### Work request
The expected output is the set of lines below beginning at the one that contains "totale, ovunque la porti il viaggio." and ending at the final line, reproduced exactly.

★ ★ ★

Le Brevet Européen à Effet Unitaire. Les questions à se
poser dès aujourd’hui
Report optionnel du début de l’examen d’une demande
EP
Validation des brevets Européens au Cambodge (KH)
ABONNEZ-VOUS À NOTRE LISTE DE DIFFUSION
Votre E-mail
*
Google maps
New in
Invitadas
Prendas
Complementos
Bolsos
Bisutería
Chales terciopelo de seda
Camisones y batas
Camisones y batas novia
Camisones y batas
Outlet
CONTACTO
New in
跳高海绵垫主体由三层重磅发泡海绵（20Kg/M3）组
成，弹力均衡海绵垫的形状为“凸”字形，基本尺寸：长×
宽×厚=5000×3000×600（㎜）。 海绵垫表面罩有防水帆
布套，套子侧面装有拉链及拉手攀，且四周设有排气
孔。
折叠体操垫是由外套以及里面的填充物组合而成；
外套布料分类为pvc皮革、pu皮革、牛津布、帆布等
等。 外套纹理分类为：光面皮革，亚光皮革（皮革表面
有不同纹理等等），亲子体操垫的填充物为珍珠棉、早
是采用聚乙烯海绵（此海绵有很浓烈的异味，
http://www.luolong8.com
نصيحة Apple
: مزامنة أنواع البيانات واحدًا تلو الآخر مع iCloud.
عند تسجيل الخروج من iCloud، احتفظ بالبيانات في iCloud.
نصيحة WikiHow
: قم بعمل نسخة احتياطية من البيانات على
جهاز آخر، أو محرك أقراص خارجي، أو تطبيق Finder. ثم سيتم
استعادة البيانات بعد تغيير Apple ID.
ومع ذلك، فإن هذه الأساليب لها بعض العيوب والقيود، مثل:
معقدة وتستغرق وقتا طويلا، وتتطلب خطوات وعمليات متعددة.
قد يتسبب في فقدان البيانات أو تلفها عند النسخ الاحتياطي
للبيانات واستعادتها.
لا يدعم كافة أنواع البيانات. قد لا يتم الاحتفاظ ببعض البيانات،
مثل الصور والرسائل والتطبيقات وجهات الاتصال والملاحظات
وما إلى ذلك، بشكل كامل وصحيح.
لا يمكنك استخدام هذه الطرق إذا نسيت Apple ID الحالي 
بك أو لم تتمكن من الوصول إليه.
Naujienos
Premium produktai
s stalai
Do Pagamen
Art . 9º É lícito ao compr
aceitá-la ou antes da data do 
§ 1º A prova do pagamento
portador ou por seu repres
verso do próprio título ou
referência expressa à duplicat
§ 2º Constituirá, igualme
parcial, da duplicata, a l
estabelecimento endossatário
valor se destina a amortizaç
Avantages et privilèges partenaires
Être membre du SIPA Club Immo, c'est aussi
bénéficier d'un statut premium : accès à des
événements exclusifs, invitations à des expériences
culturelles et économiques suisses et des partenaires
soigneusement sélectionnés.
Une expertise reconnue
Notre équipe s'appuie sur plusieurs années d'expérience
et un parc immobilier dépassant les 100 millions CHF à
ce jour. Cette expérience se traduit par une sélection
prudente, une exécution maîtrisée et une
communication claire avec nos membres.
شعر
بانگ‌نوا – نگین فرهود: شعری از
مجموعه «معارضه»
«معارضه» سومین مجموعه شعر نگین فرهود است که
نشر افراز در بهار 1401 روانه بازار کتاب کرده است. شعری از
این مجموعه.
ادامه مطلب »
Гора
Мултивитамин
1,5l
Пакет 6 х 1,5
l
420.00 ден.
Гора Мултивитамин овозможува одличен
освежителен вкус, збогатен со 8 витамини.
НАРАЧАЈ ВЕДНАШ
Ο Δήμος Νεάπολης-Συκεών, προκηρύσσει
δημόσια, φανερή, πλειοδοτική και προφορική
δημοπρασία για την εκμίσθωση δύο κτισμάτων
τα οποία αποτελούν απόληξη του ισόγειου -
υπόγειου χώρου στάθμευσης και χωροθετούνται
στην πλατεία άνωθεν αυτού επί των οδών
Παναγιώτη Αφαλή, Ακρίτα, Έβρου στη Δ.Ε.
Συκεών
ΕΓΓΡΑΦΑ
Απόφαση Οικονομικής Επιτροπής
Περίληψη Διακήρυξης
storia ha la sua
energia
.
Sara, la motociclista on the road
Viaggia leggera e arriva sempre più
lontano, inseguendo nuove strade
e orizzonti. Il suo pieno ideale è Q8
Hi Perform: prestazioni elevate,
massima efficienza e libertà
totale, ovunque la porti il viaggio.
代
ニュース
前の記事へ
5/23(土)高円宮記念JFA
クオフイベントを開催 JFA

★ ★ ★

### Exercise solution
totale, ovunque la porti il viaggio.
代
ニュース
前の記事へ
5/23(土)高円宮記念JFA
クオフイベントを開催 JFA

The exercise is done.